Yes, discard. That could mean donate, recycle, or even throw out. Does that seem wasteful? I think it might to some. If you bought a dress (or received it as a gift) four years ago and never wore it, her theory is it is more wasteful taking up physical space in your closet and emotional space in your mid than it is to donate it to Goodwill. And this does go for EVERYTHING – she even direct readers to take every photo out of every photo album and photo box, go through them, and only keep the ones that really speak to you. Brutal, right? But man, that sounds kind of amazing.
If anything I’m writing appeals to you, then I strongly recommend this book. I plan to tackle the clothing portion starting tomorrow night, and I can already tell that there are some items that I’m going to discard that a week ago I couldn’t have imagined. But the chance that I might need it for a Halloween costume in a decade isn’t a good enough reason to keep it around.

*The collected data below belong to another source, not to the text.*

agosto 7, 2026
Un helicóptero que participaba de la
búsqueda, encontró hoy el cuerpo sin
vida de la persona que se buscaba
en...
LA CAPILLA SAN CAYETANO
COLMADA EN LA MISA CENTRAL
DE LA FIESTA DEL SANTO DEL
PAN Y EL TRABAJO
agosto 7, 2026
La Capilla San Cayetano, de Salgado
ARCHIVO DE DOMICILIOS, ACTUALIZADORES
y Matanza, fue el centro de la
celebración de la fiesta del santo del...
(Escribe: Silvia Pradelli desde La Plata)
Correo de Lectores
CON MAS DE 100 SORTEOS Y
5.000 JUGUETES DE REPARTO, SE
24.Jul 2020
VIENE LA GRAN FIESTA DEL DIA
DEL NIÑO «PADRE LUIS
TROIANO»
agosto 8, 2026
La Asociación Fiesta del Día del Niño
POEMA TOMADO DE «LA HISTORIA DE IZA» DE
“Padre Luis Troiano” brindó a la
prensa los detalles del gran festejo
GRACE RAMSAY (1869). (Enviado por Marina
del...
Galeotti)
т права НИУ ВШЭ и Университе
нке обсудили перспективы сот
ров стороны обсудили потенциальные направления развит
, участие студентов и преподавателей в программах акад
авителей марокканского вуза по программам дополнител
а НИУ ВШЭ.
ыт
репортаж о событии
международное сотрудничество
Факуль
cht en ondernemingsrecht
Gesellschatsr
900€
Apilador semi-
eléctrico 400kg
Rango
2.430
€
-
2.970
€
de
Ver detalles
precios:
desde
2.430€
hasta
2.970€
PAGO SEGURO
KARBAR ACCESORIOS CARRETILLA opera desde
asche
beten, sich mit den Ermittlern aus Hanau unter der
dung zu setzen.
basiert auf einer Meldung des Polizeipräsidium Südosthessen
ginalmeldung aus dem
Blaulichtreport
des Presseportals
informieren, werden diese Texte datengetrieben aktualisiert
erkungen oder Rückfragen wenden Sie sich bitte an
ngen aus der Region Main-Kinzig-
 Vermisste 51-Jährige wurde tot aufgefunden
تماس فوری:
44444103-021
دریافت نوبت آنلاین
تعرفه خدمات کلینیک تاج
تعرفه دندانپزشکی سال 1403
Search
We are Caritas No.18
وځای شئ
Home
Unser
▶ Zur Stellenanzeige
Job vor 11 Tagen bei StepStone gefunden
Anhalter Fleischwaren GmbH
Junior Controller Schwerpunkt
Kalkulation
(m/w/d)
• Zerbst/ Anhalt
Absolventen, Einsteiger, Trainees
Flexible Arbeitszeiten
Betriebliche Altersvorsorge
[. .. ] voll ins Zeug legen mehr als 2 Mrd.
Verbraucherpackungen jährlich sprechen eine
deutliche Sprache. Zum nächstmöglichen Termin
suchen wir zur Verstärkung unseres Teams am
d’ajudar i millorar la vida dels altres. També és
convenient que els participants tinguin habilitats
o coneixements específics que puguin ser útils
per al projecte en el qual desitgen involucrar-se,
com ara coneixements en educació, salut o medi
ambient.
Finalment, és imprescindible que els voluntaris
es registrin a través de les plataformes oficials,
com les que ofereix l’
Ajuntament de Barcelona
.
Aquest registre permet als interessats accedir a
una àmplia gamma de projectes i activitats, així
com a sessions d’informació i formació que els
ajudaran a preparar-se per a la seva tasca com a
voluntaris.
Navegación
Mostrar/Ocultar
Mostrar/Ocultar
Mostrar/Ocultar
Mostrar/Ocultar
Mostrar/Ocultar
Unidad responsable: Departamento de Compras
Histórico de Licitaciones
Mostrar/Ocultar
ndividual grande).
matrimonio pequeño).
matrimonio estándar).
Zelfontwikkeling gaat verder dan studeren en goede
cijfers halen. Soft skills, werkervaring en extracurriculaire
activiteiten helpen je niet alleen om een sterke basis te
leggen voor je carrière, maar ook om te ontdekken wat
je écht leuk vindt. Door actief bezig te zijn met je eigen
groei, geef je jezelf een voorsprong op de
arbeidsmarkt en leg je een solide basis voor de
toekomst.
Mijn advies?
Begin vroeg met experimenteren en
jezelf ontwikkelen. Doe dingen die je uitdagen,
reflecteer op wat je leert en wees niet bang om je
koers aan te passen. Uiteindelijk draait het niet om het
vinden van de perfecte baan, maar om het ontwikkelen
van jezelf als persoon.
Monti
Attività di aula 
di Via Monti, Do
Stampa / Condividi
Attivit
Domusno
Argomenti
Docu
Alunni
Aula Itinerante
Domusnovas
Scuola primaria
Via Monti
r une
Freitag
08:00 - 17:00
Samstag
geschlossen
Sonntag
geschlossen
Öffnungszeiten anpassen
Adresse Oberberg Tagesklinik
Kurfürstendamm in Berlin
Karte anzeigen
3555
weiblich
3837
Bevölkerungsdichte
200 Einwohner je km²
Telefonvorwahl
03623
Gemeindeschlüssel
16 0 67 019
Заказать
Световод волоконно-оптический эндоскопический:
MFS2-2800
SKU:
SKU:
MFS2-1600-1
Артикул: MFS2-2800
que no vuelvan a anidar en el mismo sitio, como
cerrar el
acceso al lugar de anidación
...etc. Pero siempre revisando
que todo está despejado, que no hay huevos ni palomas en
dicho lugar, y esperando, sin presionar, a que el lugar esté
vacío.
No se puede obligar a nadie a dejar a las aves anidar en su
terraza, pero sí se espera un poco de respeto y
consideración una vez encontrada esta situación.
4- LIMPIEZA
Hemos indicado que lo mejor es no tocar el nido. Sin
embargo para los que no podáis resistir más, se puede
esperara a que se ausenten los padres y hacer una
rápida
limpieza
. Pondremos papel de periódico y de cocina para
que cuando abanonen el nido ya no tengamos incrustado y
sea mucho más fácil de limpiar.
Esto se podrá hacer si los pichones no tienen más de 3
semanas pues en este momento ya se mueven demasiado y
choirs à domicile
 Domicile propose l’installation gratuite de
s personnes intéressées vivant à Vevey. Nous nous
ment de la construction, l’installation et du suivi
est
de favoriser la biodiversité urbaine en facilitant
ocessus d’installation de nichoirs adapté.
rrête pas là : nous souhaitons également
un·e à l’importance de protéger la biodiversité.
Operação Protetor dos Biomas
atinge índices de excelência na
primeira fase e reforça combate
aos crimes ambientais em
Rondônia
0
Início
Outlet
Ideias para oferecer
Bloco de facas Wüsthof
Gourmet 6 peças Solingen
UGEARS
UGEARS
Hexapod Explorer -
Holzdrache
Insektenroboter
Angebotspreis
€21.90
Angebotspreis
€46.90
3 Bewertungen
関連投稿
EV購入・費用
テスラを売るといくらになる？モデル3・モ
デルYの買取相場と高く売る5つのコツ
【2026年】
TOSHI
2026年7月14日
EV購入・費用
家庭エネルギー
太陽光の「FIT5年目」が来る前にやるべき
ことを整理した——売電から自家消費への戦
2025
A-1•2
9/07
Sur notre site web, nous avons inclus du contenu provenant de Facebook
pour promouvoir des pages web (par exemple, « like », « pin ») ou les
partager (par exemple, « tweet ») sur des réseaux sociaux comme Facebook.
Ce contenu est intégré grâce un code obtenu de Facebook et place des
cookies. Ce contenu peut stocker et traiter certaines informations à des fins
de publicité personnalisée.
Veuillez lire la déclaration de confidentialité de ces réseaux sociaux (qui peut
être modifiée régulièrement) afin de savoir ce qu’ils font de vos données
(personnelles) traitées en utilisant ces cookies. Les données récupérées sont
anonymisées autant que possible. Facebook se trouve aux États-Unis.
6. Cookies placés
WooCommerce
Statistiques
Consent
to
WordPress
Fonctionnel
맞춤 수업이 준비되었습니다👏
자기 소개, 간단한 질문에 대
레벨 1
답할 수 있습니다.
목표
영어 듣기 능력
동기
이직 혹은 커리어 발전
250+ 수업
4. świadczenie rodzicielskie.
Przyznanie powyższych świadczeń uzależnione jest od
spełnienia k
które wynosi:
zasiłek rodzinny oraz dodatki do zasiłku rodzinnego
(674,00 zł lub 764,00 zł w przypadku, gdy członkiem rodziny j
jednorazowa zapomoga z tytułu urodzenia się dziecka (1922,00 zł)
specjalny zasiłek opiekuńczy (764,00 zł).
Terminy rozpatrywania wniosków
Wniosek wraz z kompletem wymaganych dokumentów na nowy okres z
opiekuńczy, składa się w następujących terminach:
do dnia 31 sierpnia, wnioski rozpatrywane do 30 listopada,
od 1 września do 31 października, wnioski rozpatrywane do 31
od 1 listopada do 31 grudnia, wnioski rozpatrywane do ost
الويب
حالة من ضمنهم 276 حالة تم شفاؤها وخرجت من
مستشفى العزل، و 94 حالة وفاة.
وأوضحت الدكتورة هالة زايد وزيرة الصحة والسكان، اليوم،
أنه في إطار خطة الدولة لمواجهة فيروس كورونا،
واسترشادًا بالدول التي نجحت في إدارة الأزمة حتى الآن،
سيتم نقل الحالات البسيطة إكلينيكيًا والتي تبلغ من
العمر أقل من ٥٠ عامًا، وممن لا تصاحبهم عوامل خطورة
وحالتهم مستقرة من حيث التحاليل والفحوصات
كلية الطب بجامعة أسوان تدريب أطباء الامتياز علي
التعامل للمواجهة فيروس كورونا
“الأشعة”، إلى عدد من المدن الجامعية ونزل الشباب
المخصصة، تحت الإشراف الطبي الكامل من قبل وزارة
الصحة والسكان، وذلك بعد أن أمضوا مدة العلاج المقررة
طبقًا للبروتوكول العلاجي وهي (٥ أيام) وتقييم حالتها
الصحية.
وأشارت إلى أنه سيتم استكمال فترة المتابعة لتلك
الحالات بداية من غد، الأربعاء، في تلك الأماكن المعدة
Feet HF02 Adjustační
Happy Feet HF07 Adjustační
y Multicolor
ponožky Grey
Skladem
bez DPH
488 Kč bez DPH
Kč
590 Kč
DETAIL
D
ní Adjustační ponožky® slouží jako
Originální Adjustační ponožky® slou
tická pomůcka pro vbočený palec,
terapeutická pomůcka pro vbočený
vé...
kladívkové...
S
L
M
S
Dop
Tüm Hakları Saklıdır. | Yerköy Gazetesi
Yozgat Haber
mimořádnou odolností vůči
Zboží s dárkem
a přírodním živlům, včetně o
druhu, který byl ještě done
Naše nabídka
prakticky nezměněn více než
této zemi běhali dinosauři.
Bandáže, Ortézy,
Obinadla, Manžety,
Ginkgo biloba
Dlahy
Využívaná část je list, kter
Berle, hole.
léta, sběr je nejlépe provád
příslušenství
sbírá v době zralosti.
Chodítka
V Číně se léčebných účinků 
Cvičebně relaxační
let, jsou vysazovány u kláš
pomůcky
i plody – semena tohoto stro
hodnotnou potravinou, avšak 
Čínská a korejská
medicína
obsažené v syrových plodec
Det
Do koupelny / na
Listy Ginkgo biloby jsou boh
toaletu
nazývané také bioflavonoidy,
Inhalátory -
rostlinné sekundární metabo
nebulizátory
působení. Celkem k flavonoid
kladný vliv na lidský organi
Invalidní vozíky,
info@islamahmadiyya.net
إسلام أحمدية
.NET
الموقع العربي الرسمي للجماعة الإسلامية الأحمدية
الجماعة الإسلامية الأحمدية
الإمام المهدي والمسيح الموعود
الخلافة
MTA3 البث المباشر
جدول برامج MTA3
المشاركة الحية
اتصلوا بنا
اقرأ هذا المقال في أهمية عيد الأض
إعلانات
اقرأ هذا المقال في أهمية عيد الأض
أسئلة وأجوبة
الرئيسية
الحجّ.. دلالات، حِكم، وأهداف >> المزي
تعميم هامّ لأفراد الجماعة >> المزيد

Her point is also that once you clean up the clutter from your house, you will have more clarity in other parts of your life. Am I expecting that once we reduce our stuff I’ll suddenly find my dream job? No. But I can see that there may be more subtle benefits. On the second-to-last page of the book, Ms. Kondo writes “The moment you picked up this book with the intention of tidying, you took the first step. If you have read this far, you know what you need to do next.” It might seem cheesy, but I do.